WHAT YOU WILL DO
Gather every line in the listing below that contains the string "position" with matching letter case.

(Items from a dataset)
┏━━

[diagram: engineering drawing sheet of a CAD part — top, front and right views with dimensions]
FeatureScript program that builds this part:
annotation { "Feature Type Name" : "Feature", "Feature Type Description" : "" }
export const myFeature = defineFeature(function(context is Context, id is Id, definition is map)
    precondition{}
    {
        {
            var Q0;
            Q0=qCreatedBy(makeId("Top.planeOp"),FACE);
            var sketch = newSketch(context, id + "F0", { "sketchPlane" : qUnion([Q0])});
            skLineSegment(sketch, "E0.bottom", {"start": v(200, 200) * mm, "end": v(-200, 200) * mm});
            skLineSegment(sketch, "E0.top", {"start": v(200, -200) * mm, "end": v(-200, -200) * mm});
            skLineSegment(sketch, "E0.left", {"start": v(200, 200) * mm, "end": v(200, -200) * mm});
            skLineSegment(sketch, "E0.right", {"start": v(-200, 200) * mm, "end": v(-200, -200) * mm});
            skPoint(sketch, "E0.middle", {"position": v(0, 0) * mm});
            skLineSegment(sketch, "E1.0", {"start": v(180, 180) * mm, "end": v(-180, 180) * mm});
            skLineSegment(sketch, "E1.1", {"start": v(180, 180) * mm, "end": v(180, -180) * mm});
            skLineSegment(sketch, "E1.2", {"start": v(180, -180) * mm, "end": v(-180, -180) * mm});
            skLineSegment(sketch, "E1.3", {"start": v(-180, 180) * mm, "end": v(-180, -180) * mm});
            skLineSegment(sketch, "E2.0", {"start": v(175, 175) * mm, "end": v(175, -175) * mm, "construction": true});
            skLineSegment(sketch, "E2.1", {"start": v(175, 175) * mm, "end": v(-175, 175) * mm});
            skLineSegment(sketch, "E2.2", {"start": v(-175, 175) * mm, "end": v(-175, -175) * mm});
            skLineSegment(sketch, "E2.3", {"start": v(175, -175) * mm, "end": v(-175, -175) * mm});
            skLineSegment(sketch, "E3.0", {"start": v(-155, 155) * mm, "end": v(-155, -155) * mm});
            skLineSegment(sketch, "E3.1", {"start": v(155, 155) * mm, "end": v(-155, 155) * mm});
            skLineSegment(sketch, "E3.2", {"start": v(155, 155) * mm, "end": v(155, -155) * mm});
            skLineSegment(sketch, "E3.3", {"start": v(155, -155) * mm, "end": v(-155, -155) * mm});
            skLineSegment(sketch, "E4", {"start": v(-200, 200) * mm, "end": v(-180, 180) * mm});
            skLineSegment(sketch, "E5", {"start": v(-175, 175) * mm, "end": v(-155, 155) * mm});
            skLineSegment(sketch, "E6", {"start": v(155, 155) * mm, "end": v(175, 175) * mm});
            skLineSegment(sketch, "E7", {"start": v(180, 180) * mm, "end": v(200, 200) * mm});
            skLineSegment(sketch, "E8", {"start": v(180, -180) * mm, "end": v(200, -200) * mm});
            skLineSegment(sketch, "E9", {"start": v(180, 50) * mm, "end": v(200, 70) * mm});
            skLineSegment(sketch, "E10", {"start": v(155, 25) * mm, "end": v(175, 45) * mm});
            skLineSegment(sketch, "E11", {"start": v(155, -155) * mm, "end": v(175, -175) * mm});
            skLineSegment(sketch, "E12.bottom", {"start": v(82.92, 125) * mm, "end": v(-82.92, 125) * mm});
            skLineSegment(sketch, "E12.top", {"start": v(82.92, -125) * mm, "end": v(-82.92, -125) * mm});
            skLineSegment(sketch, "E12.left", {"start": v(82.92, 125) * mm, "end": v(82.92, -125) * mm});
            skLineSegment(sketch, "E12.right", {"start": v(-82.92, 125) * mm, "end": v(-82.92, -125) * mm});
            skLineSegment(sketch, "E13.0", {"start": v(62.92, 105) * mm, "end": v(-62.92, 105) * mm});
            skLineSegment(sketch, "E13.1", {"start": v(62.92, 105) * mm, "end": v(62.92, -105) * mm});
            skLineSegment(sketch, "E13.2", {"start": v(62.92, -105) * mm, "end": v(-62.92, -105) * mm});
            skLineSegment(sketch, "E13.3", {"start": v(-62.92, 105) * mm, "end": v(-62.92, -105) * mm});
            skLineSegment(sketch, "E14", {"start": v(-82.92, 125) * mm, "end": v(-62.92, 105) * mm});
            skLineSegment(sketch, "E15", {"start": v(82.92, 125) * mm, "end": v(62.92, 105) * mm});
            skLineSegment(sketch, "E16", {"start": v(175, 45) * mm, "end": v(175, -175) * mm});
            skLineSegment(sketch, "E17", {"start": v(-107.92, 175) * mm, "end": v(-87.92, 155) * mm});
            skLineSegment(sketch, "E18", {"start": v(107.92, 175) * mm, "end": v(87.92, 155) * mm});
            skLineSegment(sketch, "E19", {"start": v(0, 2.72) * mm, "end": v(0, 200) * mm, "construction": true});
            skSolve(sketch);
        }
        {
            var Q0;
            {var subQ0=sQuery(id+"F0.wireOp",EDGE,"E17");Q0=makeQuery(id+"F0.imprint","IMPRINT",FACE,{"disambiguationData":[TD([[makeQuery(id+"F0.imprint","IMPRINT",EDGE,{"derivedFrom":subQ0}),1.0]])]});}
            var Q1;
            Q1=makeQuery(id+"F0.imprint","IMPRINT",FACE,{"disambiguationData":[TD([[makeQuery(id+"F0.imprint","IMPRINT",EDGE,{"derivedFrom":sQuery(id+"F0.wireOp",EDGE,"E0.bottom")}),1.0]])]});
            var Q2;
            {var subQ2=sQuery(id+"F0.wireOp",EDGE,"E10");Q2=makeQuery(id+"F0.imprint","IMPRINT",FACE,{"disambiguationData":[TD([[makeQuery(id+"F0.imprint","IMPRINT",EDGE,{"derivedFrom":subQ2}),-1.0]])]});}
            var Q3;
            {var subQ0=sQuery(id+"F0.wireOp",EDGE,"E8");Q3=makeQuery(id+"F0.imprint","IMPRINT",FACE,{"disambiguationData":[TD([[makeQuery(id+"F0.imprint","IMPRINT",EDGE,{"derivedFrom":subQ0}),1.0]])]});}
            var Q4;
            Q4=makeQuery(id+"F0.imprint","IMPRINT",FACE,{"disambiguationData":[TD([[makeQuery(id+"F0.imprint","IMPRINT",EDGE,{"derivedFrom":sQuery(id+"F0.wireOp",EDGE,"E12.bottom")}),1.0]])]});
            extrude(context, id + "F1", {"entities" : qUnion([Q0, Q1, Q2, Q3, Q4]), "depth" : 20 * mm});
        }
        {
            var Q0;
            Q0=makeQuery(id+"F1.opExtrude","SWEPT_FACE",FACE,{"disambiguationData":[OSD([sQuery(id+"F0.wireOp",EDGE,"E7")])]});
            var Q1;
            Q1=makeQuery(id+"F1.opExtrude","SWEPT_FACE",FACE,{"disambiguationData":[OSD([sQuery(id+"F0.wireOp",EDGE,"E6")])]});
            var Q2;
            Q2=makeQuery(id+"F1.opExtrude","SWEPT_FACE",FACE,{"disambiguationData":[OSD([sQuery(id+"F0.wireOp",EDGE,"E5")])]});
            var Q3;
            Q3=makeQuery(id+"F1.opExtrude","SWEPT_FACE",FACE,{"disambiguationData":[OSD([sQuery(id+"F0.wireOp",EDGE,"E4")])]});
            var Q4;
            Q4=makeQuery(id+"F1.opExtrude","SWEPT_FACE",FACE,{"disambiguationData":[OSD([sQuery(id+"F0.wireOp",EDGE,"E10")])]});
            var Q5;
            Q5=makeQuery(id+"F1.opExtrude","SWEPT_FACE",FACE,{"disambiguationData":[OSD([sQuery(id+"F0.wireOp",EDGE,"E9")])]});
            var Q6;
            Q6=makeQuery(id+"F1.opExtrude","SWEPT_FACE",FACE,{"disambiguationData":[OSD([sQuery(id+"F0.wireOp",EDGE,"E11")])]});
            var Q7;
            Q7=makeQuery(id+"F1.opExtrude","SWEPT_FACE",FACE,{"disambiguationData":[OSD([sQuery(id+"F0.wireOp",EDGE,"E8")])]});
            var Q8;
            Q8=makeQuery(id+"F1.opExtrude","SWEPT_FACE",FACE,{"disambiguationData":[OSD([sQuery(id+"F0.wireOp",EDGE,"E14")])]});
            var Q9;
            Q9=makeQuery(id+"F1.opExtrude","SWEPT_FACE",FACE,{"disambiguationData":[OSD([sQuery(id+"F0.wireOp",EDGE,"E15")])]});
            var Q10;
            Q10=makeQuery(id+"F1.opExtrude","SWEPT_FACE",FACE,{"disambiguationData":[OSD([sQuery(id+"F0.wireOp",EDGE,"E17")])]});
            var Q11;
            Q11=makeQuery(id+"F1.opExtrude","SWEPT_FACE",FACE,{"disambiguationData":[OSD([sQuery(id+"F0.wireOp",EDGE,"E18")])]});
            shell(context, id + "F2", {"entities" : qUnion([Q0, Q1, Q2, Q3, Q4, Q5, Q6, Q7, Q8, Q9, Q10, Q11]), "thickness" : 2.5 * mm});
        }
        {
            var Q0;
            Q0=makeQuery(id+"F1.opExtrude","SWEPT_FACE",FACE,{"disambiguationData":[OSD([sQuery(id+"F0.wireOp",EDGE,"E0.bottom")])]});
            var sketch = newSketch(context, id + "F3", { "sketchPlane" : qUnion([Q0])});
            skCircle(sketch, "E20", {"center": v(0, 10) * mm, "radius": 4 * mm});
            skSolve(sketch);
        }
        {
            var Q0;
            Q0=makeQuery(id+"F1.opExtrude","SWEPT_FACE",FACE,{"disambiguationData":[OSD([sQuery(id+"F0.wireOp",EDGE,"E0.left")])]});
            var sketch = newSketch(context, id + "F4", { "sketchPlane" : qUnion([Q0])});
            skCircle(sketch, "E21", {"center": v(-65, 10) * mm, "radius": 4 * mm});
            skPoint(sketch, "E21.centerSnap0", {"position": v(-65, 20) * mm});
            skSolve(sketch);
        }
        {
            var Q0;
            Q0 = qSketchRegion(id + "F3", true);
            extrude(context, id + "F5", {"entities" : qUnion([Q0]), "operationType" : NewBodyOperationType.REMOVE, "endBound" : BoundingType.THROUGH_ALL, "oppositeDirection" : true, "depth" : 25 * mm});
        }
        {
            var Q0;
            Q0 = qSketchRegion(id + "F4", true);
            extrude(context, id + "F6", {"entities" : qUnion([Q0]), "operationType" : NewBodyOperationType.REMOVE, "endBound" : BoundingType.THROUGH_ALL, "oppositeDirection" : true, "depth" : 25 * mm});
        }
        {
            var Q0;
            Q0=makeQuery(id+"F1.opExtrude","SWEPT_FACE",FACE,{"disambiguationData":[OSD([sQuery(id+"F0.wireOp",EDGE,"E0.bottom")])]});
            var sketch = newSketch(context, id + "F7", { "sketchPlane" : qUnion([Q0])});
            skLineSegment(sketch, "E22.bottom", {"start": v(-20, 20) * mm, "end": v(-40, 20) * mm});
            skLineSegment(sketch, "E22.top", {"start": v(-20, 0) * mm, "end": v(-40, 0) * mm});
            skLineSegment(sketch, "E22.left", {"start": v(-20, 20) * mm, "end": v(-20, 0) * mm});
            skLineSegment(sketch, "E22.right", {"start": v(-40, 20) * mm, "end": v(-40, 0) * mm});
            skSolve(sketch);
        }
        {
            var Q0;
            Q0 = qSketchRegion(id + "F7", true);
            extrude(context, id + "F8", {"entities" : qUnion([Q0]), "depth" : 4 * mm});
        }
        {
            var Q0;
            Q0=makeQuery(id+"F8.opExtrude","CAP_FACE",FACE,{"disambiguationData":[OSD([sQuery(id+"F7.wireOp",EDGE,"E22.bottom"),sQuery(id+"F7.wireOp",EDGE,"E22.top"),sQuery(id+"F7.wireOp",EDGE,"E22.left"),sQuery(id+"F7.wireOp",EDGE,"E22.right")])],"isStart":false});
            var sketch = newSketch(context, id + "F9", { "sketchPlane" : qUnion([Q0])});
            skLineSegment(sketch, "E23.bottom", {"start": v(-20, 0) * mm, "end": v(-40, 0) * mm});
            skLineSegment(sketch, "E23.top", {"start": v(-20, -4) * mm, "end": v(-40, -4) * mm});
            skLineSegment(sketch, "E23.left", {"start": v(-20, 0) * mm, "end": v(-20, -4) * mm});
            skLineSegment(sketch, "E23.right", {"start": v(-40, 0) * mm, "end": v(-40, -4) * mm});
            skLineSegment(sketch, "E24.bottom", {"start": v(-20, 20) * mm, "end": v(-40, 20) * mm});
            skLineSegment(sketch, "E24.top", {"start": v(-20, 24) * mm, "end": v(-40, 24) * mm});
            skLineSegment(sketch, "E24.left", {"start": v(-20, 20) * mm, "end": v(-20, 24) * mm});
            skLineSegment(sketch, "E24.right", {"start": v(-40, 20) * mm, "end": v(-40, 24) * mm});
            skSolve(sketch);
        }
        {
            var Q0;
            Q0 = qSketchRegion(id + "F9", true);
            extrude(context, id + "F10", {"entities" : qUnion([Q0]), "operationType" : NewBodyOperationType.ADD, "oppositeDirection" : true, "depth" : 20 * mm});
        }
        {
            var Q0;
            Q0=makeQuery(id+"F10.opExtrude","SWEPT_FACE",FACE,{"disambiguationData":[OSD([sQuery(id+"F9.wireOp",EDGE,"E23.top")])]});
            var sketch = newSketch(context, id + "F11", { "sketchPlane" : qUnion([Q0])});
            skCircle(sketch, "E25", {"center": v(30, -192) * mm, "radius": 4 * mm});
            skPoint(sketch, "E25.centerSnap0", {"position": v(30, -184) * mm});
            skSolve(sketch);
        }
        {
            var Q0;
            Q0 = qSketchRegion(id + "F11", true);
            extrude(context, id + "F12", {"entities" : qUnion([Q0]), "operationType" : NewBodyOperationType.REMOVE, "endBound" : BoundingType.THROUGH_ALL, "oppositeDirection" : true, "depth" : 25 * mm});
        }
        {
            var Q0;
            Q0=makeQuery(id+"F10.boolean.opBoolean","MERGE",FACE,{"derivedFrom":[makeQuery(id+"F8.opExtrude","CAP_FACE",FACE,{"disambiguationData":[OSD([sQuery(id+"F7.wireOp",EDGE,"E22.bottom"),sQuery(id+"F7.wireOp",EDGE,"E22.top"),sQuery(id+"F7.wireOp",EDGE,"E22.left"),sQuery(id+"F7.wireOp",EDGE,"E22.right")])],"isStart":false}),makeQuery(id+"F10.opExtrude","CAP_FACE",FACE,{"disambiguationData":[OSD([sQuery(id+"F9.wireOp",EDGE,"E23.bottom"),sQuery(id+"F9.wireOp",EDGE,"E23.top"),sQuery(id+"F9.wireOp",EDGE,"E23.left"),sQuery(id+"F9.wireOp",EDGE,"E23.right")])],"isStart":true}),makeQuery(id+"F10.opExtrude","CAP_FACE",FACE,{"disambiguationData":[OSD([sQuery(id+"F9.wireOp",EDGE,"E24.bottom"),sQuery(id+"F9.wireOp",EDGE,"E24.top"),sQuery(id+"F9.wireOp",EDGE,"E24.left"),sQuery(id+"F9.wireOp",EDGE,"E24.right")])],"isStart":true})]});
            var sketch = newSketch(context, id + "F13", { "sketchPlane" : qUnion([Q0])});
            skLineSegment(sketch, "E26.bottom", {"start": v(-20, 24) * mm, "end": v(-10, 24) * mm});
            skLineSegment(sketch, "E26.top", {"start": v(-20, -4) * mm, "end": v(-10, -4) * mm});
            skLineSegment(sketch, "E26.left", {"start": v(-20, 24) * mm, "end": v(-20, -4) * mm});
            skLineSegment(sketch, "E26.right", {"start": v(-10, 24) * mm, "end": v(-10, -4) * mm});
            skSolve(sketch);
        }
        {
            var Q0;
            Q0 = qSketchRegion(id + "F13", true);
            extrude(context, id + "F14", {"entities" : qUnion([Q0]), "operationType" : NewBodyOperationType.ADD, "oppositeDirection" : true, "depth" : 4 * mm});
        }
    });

┗━━

COMPLETE OUTPUT
            skPoint(sketch, "E0.middle", {"position": v(0, 0) * mm});
            skPoint(sketch, "E21.centerSnap0", {"position": v(-65, 20) * mm});
            skPoint(sketch, "E25.centerSnap0", {"position": v(30, -184) * mm});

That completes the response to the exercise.